Réquiem por José Luis Martínez y Mercedes Iturbe
Durante mi reciente viaje, recibí tristes noticias: los decesos de amigos muy queridos y también, la de la muerte de mi perra Lola. Mi queridísimo José Luis Martínez, a quien conocía desde mis épocas de estudiante en la Facultad de Filosofía y Letras de la Universidad Nacional Autónoma de México: joven apuesto, guapísimo, todas suspirábamos al mirarlo. Amigo de mi padre, solía decirme con cariño que era una de las hijas del capitán Grant.
Un director como José Luis en Bellas Artes, fue y es un lujo casi irrepetible.
José Luis era a veces púdico, lo demostró cuando les puso brasier a las bailarinas africanas que bailaron en Bellas Artes y cuando un libro mío le pareció un poco inconveniente por haberlo escrito una mujer: Apariciones.
A veces iba a visitarlo a su muy ordenada y acogedora casa, donde albergaba su enorme biblioteca de más de 50 mil volúmenes, uno de los tesoros bibliográficos más importantes que México posee en relación con la historia y la literatura mexicanas. Espero que sea conservada como se merece, es decir, como uno de los pilares de nuestra cultura, modelo que hubieran debido tener en cuenta los que malconstruyeron y planearon la Biblioteca Vasconcelos en el nefasto sexenio pasado.
Deseo con gran vehemencia que ese patrimonio cultural no se desperdigue como se han desperdigado tantos otros, incluyendo los de don Carlos de Sigüenza y Góngora, y otros polígrafos muy ilustres, cuyas bibliotecas han sido saqueadas, devastadas o vendidas al vecino país del norte, donde quizá, a veces, cuesta admitirlo, se las suele cuidar con más esmero que en nuestro país. Ojalá que su deseo se cumpliera, el de que la Academia Mexicana de la Lengua, de la que fue muchos años director, se ocupe de ella y le construya el recinto que se merece. La curiosidad de José Luis era enorme y gracias a ella tenemos libros fundamentales que nadie se había tomado el trabajo de elaborar: la biografía de Hernán Cortés, los viajeros de Indias, las correspondencias de mexicanos ilustres, Reyes y tantísimas cosas más.
Una vez en París, me dijo consternado: ''¿Me compraré un impermeable que necesito o ese libro raro que acabo de encontrarme?''
Con algunos sobresaltos, nuestra amistad fue constante -¿qué amistad no los tiene?- durante nuestra convivencia en la Academia Mexicana de la Lengua.
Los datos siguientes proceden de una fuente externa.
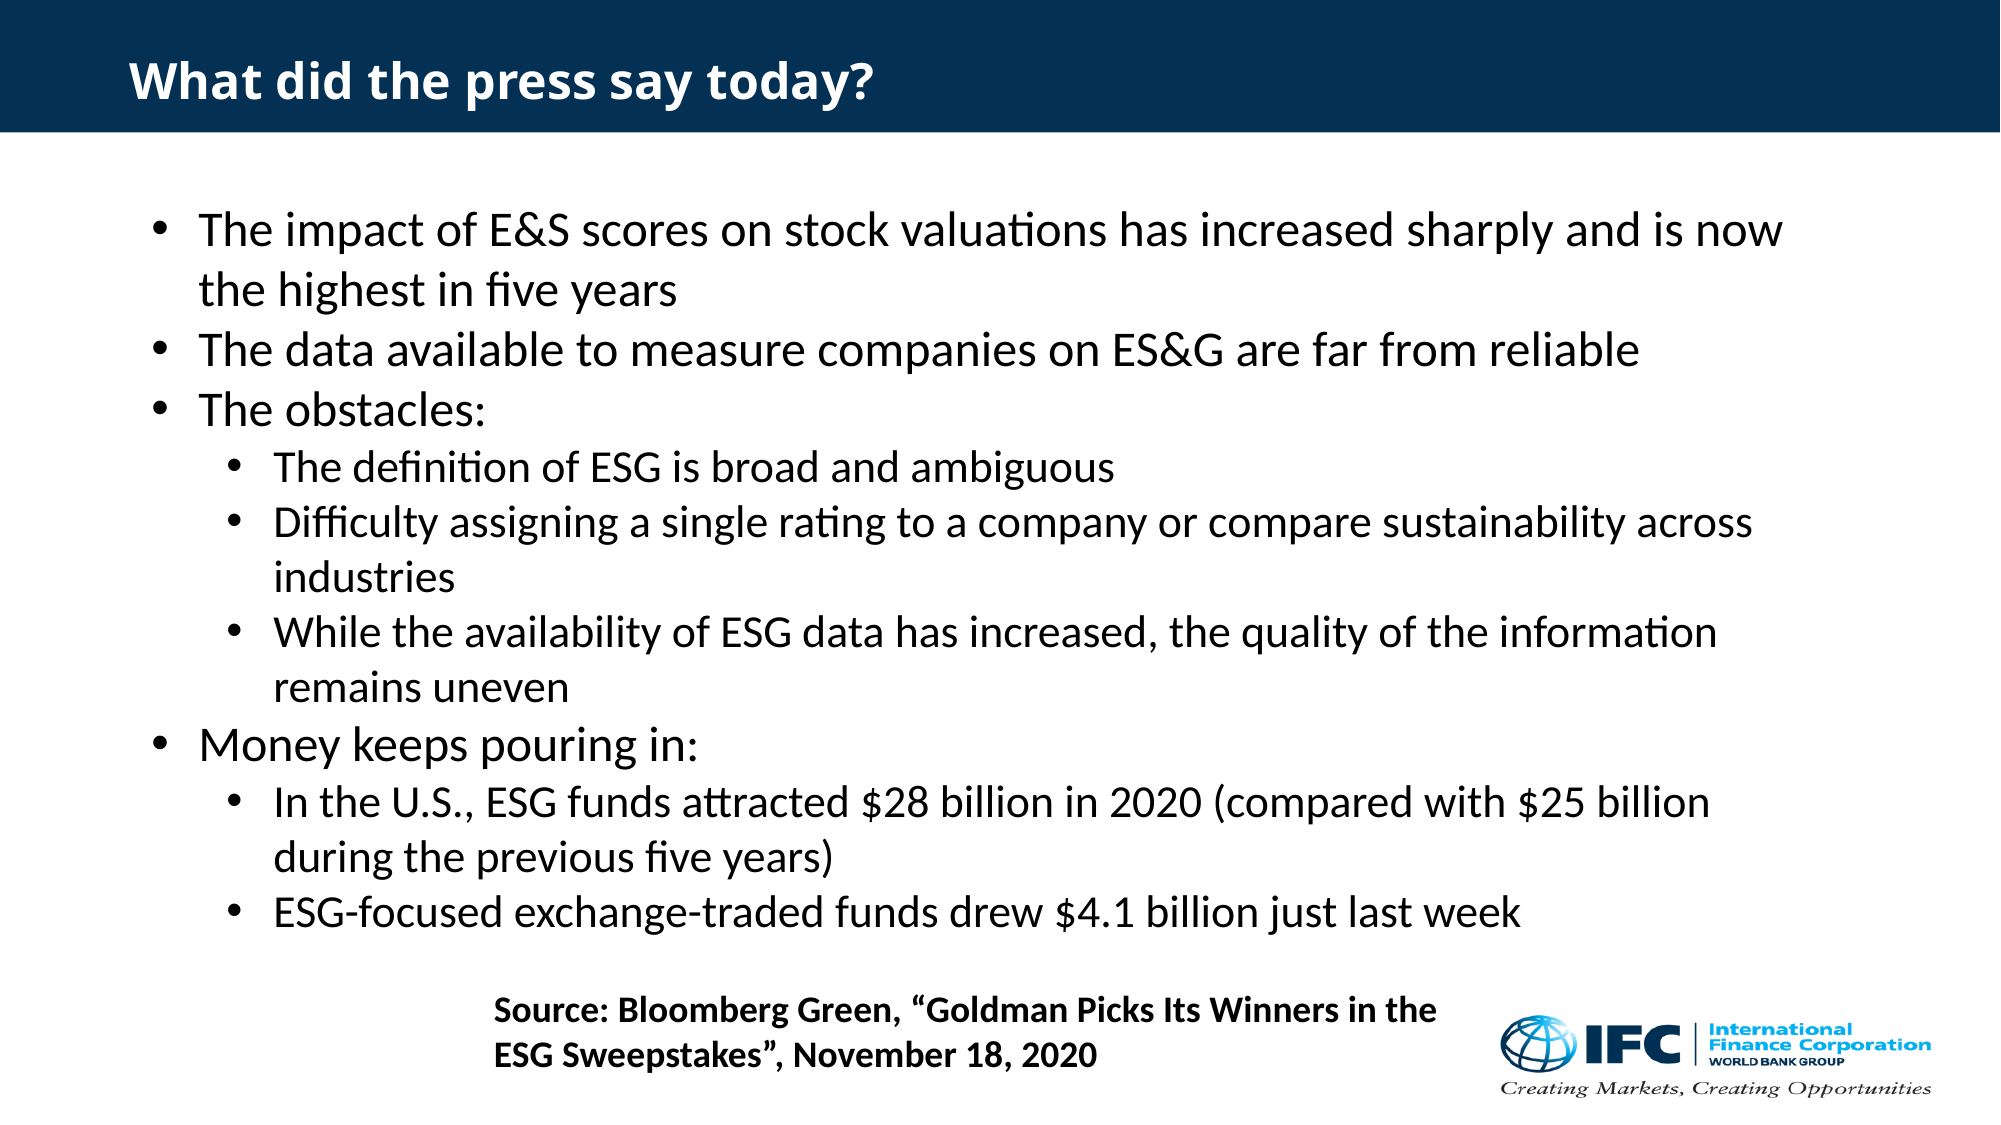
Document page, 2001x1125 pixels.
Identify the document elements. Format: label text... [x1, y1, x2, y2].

text_box The impact of E&S scores on stock valuations has increased sharply and is now the highest in five years The data available to measure companies on ES&G are far from reliable The obstacles: The definition of ESG is broad and ambiguous Difficulty assigning a single rating to a company or compare sustainability across industries While the availability of ESG data has increased, the quality of the information remains uneven Money keeps pouring in: In the U.S., ESG funds attracted $28 billion in 2020 (compared with $25 billion during the previous five years) ESG-focused exchange-traded funds drew $4.1 billion just last week [136, 189, 1822, 1005]
text_box Source: Bloomberg Green, “Goldman Picks Its Winners in the ESG Sweepstakes”, November 18, 2020 [479, 977, 1480, 1083]
picture [1500, 1015, 1931, 1098]
title What did the press say today? [114, 49, 1890, 119]
picture [1523, 1026, 1536, 1034]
José Luis murió como vivió, amando a los libros; no hace mucho trató de alcanzar uno de los que necesitaba para un trabajo y tuvo una caída cuyas consecuencias fueron agravándose. Lo vi por última vez en el homenaje que nuestra Academia le dedicó hace algunos meses; al verlo, comprendimos que estaba cerca de su muerte. Lo lloramos y extrañamos.
La muerte de Mercedes Iturbe, totalmente inesperada, en cambio; ninguno de los que la quisimos nos acostumbramos a la idea de que ya no está con nosotros, con sus hermosos ojos negros, su prestancia, sus joyas maravillosas que sólo ella podía usar, esas arracadas plateadas y espesas, esos collares de Víctor Fosado, esas gruesas pulseras de la India de la que había vuelto recientemente, sus exóticos vestidos y sus enormes anillos (muchas veces cuando estaba a punto de vestirme y usar alguna joya para resaltar mi atuendo, me preguntaba, ¿me quedará tan bien como a Mercedes? Obviamente, de inmediato la guardaba).
Pero no quiero hablar solamente de su belleza, su coquetería, su allure parfaite, como decían los franceses que la conocieron en París, durante los años en que fue creadora y directora inigualable del Instituto de México -¡ahora tan mal protegido y tan necesario!-, aunque sean inseparables de su personalidad, como su perfecta sintonía con sus amigos. Quiero referirme a su actividad cultural, a su inimitable labor, a esa seguridad que tenía para elegir exposiciones, armarlas, colocarlas, iluminarlas. Es necesario que el Consejo Nacional para la Cultura y las Artes y Bellas Artes le hagan el homenaje que se merece, en el que colaboren todos aquellos que gracias a ella vieron su obra perfectamente expuesta o la de los grandes artistas fallecidos, todos aquellos que gracias a su clarividencia fueron reconocidos y además, incluir, como me decía Pablo Ortiz Monasterio, la colección que tan cuidadosa y sofisticadamente supo reunir y que podía admirarse en las paredes de sus hermosas casas.
¡Querida Mercedes, espero verte pronto, pasear juntas, vestidas esplendorosamente y ataviadas con joyas increíbles por los suaves senderos de los Campos Elíseos! Y, delante de nosotras, muy ufana, mi Lolita.